Your answer should be one number: how many lines below hold the word "uploaded".

= Beginning of Section =

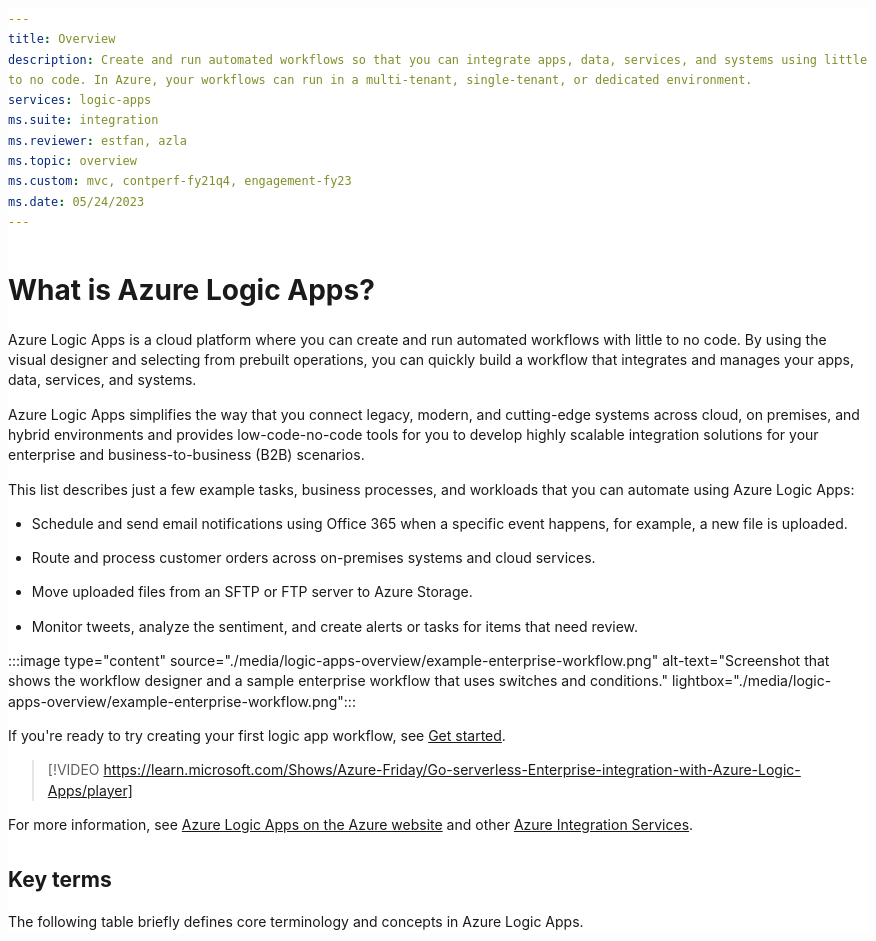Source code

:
 ```yaml
---
title: Overview
description: Create and run automated workflows so that you can integrate apps, data, services, and systems using little to no code. In Azure, your workflows can run in a multi-tenant, single-tenant, or dedicated environment.
services: logic-apps
ms.suite: integration
ms.reviewer: estfan, azla
ms.topic: overview
ms.custom: mvc, contperf-fy21q4, engagement-fy23
ms.date: 05/24/2023
---
```


# What is Azure Logic Apps?

Azure Logic Apps is a cloud platform where you can create and run automated workflows with little to no code. By using the visual designer and selecting from prebuilt operations, you can quickly build a workflow that integrates and manages your apps, data, services, and systems.

Azure Logic Apps simplifies the way that you connect legacy, modern, and cutting-edge systems across cloud, on premises, and hybrid environments and provides low-code-no-code tools for you to develop highly scalable integration solutions for your enterprise and business-to-business (B2B) scenarios.

This list describes just a few example tasks, business processes, and workloads that you can automate using Azure Logic Apps:

* Schedule and send email notifications using Office 365 when a specific event happens, for example, a new file is uploaded.

* Route and process customer orders across on-premises systems and cloud services.

* Move uploaded files from an SFTP or FTP server to Azure Storage.

* Monitor tweets, analyze the sentiment, and create alerts or tasks for items that need review.

:::image type="content" source="./media/logic-apps-overview/example-enterprise-workflow.png" alt-text="Screenshot that shows the workflow designer and a sample enterprise workflow that uses switches and conditions." lightbox="./media/logic-apps-overview/example-enterprise-workflow.png":::

If you're ready to try creating your first logic app workflow, see [Get started](#get-started).

> [!VIDEO https://learn.microsoft.com/Shows/Azure-Friday/Go-serverless-Enterprise-integration-with-Azure-Logic-Apps/player]

For more information, see [Azure Logic Apps on the Azure website](https://azure.microsoft.com/services/logic-apps) and other [Azure Integration Services](https://azure.microsoft.com/product-categories/integration/).

<a name="logic-app-concepts"></a>

## Key terms

The following table briefly defines core terminology and concepts in Azure Logic Apps.
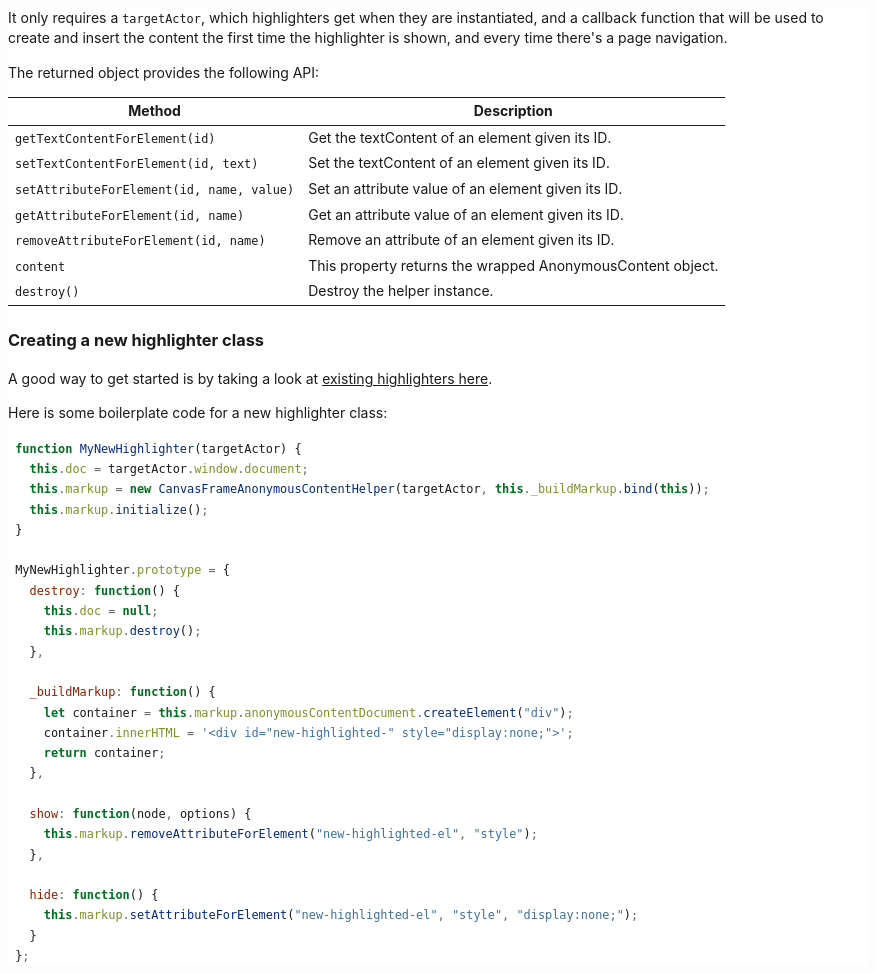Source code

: It only requires a `targetActor`, which highlighters get when they are instantiated, and a callback function that will be used to create and insert the content the first time the highlighter is shown, and every time there's a page navigation.

The returned object provides the following API:

| Method                                    | Description                                                |
|-------------------------------------------|------------------------------------------------------------|
| `getTextContentForElement(id)`            | Get the textContent of an element given its ID.            |
| `setTextContentForElement(id, text)`      | Set the textContent of an element given its ID.            |
| `setAttributeForElement(id, name, value)` | Set an attribute value of an element given its ID.         |
| `getAttributeForElement(id, name)`        | Get an attribute value of an element given its ID.         |
| `removeAttributeForElement(id, name)`     | Remove an attribute of an element given its ID.            |
| `content`                                 | This property returns the wrapped AnonymousContent object. |
| `destroy()`                               | Destroy the helper instance.                               |

  ### Creating a new highlighter class

A good way to get started is by taking a look at [existing highlighters here](https://dxr.mozilla.org/mozilla-central/source/devtools/server/actors/highlighters.js#697-727).

Here is some boilerplate code for a new highlighter class:

```js
 function MyNewHighlighter(targetActor) {
   this.doc = targetActor.window.document;
   this.markup = new CanvasFrameAnonymousContentHelper(targetActor, this._buildMarkup.bind(this));
   this.markup.initialize();
 }

 MyNewHighlighter.prototype = {
   destroy: function() {
     this.doc = null;
     this.markup.destroy();
   },

   _buildMarkup: function() {
     let container = this.markup.anonymousContentDocument.createElement("div");
     container.innerHTML = '<div id="new-highlighted-" style="display:none;">';
     return container;
   },

   show: function(node, options) {
     this.markup.removeAttributeForElement("new-highlighted-el", "style");
   },

   hide: function() {
     this.markup.setAttributeForElement("new-highlighted-el", "style", "display:none;");
   }
 };
```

= End of Section =

Exercise output: 2